Highly active and low-cost catalytic electrodes for oxygen evolution reaction (OER) are always crucial for obtaining clean hydrogen energy via large-scale electrolytic water splitting. Herein, endowing the nickel-iron phosphide (NiFeP) nanoprisms with the tunable electronic structures have been carried out by tailoring the energy level of d-band in our study. The bimetallic synergistic effect efficiently accelerates the formation and cleavage rates of MO bonding, enabling the greatly improved OER catalytic performance after doping Fe into Ni₂P. The large surface area benefiting from the porous architecture also facilitates more contact between electrocatalyst and alkaline electrolytes, resulting in an advanced OER activity. Therefore, NiFeP can drive the OER process with a low potential of 258 mV at a current density of 10 mA cm⁻² and a Tafel slope of 46 mV dec⁻¹ in 1.0 M KOH solution. The present work provides the bimetallic phosphide nanoprism electrocatalyst with the tailored electronic structure for further application relevant to renewable energy exploration.
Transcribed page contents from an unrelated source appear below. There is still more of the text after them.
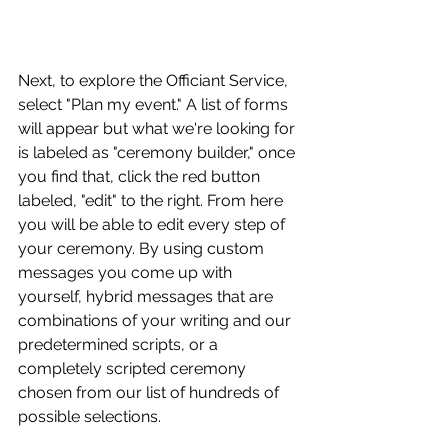
Next, to explore the Officiant Service, 
select "Plan my event." A list of forms 
will appear but what we're looking for 
is labeled as "ceremony builder," once 
you find that, click the red button 
labeled, "edit" to the right. From here 
you will be able to edit every step of 
your ceremony. By using custom 
messages you come up with 
yourself, hybrid messages that are 
combinations of your writing and our 
predetermined scripts, or a 
completely scripted ceremony 
chosen from our list of hundreds of 
possible selections.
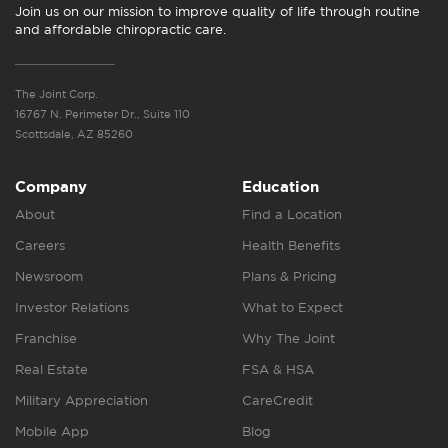
Join us on our mission to improve quality of life through routine
and affordable chiropractic care.
The Joint Corp.
16767 N. Perimeter Dr., Suite 110
Scottsdale, AZ 85260
Company
Education
About
Find a Location
Careers
Health Benefits
Newsroom
Plans & Pricing
Investor Relations
What to Expect
Franchise
Why The Joint
Real Estate
FSA & HSA
Military Appreciation
CareCredit
Mobile App
Blog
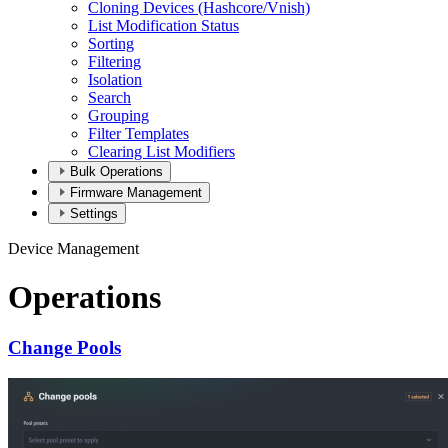
Cloning Devices (Hashcore/Vnish)
List Modification Status
Sorting
Filtering
Isolation
Search
Grouping
Filter Templates
Clearing List Modifiers
Bulk Operations
Firmware Management
Settings
Device Management
Operations
Change Pools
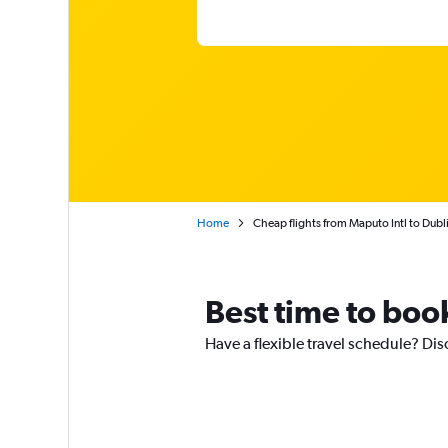
Home
Cheap flights from Maputo Intl to Dubl
Best time to boo
Have a flexible travel schedule? Dis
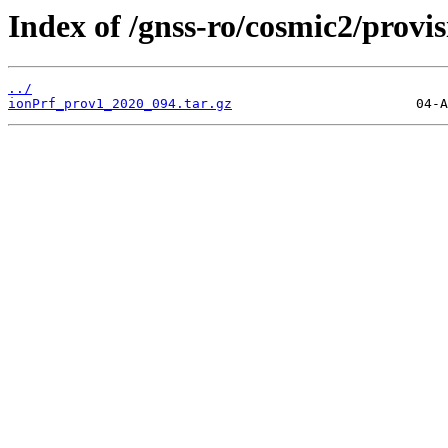
Index of /gnss-ro/cosmic2/provi
../
ionPrf_prov1_2020_094.tar.gz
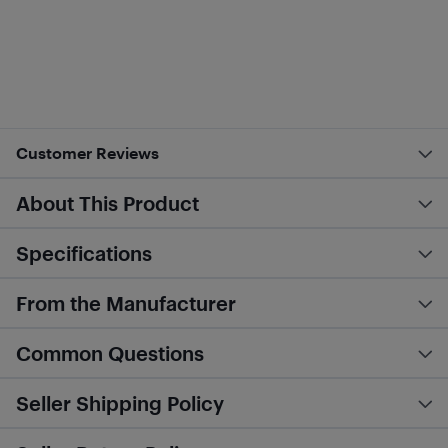
Customer Reviews
About This Product
Specifications
From the Manufacturer
Common Questions
Seller Shipping Policy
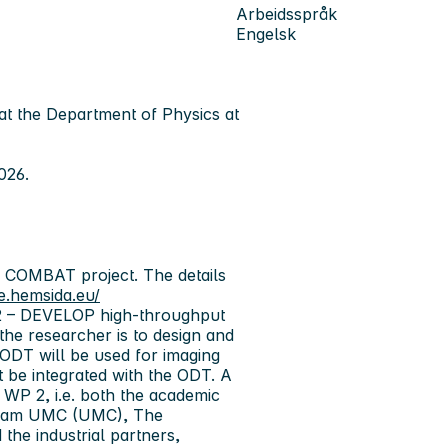
Arbeidsspråk
Engelsk
at
the Department of Physics at
026.
d COMBAT project. The details
e.hemsida.eu/
 2 – DEVELOP high-throughput
the researcher is to design and
ODT will be used for imaging
 be integrated with the ODT. A
WP 2, i.e. both the academic
terdam UMC (UMC), The
the industrial partners,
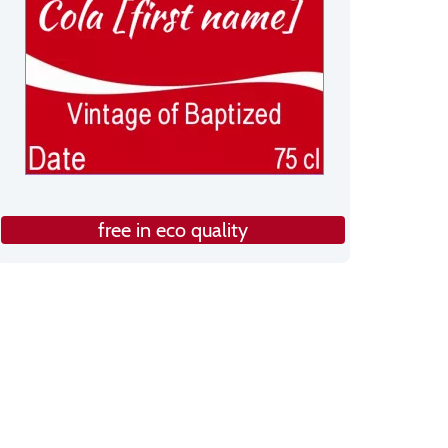
free in eco quality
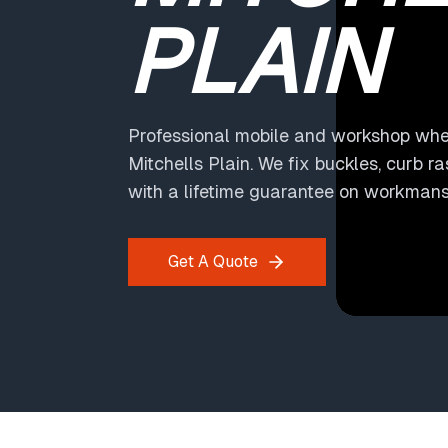
PLAIN
Professional mobile and workshop whee
Mitchells Plain. We fix buckles, curb r
with a lifetime guarantee on workmans
Get A Quote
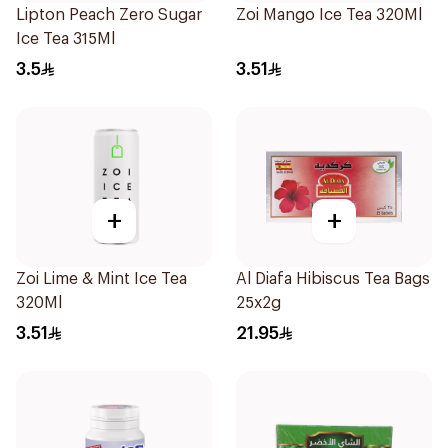
Lipton Peach Zero Sugar
Zoi Mango Ice Tea 320Ml
Ice Tea 315Ml
3.5
3.51
+
+
Zoi Lime & Mint Ice Tea
Al Diafa Hibiscus Tea Bags
320Ml
25x2g
3.51
21.95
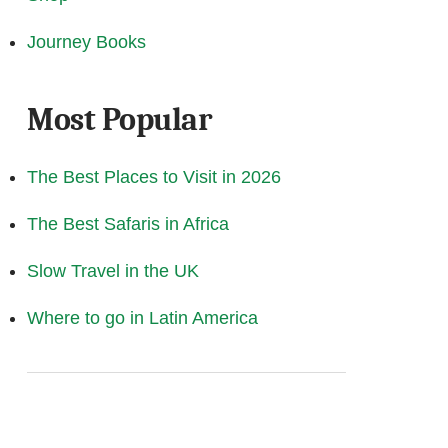
Journey Books
Most Popular
The Best Places to Visit in 2026
The Best Safaris in Africa
Slow Travel in the UK
Where to go in Latin America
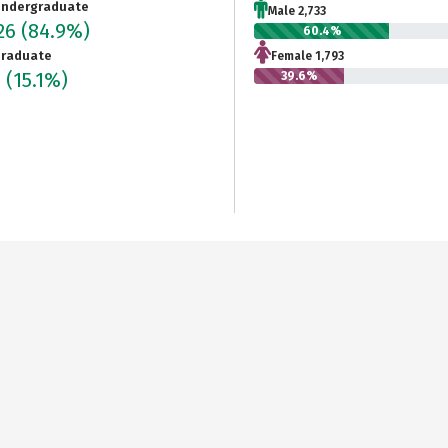
ndergraduate
Male 2,733
526
(84.9%)
60.4%
raduate
Female 1,793
7
(15.1%)
39.6%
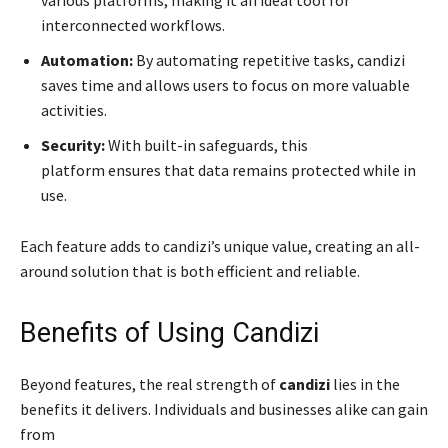
various platforms, making it an ideal tool for
interconnected workflows.
Automation:
By automating repetitive tasks, candizi
saves time and allows users to focus on more valuable
activities.
Security:
With built-in safeguards, this
platform ensures that data remains protected while in
use.
Each feature adds to candizi’s unique value, creating an all-
around solution that is both efficient and reliable.
Benefits of Using Candizi
Beyond features, the real strength of
candizi
lies in the
benefits it delivers. Individuals and businesses alike can gain
from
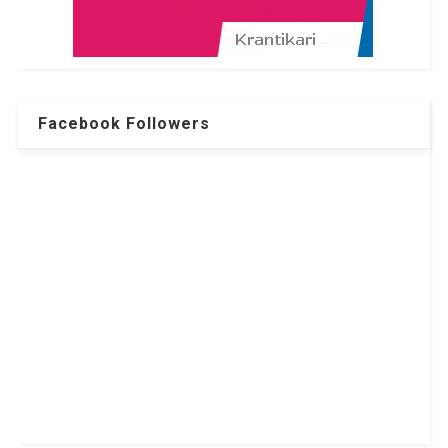
Facebook Followers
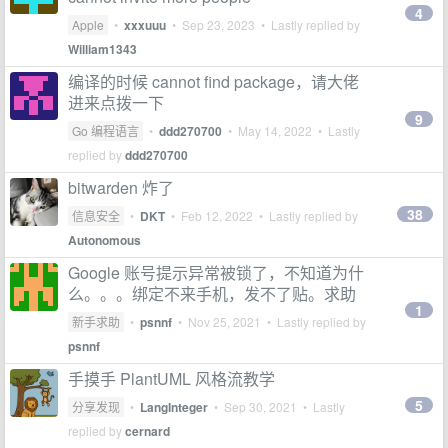
4
Apple
•
xxxuuu
•
Sep 23, 2023
• Lastly replied by
William1343
编译的时候 cannot find package，请大佬
进来点拨一下
9
Go 编程语言
•
ddd270700
•
May 14, 2022
• Lastly
replied by
ddd270700
bitwarden 炸了
38
信息安全
•
DKT
•
Feb 12, 2022
• Lastly replied by
Autonomous
Google 账号提示异常被锁了，不知道为什
么。。。绑定不来手机，发不了贴。求助
1
新手求助
•
psnnf
•
Nov 25, 2021
• Lastly replied by
psnnf
手摸手 PlantUML 风格流教学
5
分享发现
•
LangInteger
•
Sep 30, 2021
• Lastly
replied by
cernard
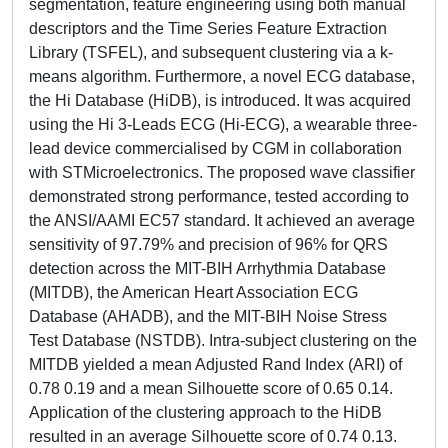
segmentation, feature engineering using both manual
descriptors and the Time Series Feature Extraction
Library (TSFEL), and subsequent clustering via a k-
means algorithm. Furthermore, a novel ECG database,
the Hi Database (HiDB), is introduced. It was acquired
using the Hi 3-Leads ECG (Hi-ECG), a wearable three-
lead device commercialised by CGM in collaboration
with STMicroelectronics. The proposed wave classifier
demonstrated strong performance, tested according to
the ANSI/AAMI EC57 standard. It achieved an average
sensitivity of 97.79% and precision of 96% for QRS
detection across the MIT-BIH Arrhythmia Database
(MITDB), the American Heart Association ECG
Database (AHADB), and the MIT-BIH Noise Stress
Test Database (NSTDB). Intra-subject clustering on the
MITDB yielded a mean Adjusted Rand Index (ARI) of
0.78 0.19 and a mean Silhouette score of 0.65 0.14.
Application of the clustering approach to the HiDB
resulted in an average Silhouette score of 0.74 0.13.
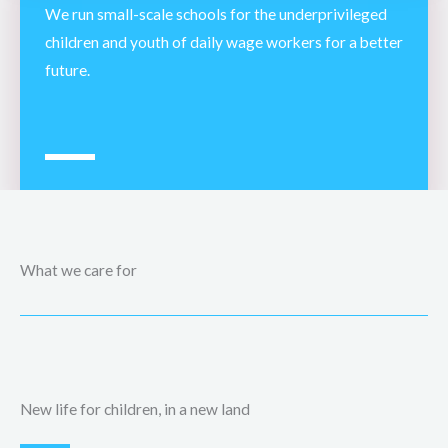
We run small-scale schools for the underprivileged
children and youth of daily wage workers for a better
future.
What we care for
New life for children, in a new land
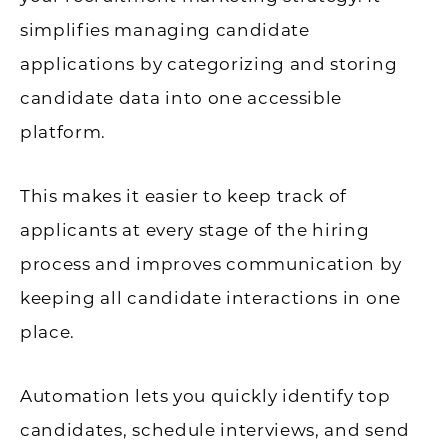
simplifies managing candidate
applications by categorizing and storing
candidate data into one accessible
platform.
This makes it easier to keep track of
applicants at every stage of the hiring
process and improves communication by
keeping all candidate interactions in one
place.
Automation lets you quickly identify top
candidates, schedule interviews, and send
用于氧气析出反应（OER）的高活性和低成本催化电极对于通过大规模电解水分解获得干净的氢能始终至关重要。在本文中，通过调整我们研究中的d波段能级，使镍铁磷化物（NiFeP）纳米棱镜具有可调电子结构。双金属协同作用有效地加速了M O键的形成和裂解速率，从而使Fe掺入Ni _2中后大大提高了OER催化性能。P.得益于多孔结构的大表面积也促进了电催化剂与碱性电解质之间的更多接触，从而提高了OER活性。因此，NiFeP可以在1.0 M KOH溶液中以10 mA cm ^-2的电流密度和46 mV dec ^-1的Tafel斜率以258 mV的低电位驱动OER工艺。本工作为双金属磷化物纳米棱镜电催化剂提供了量身定制的电子结构，可用于与可再生能源勘探有关的进一步应用。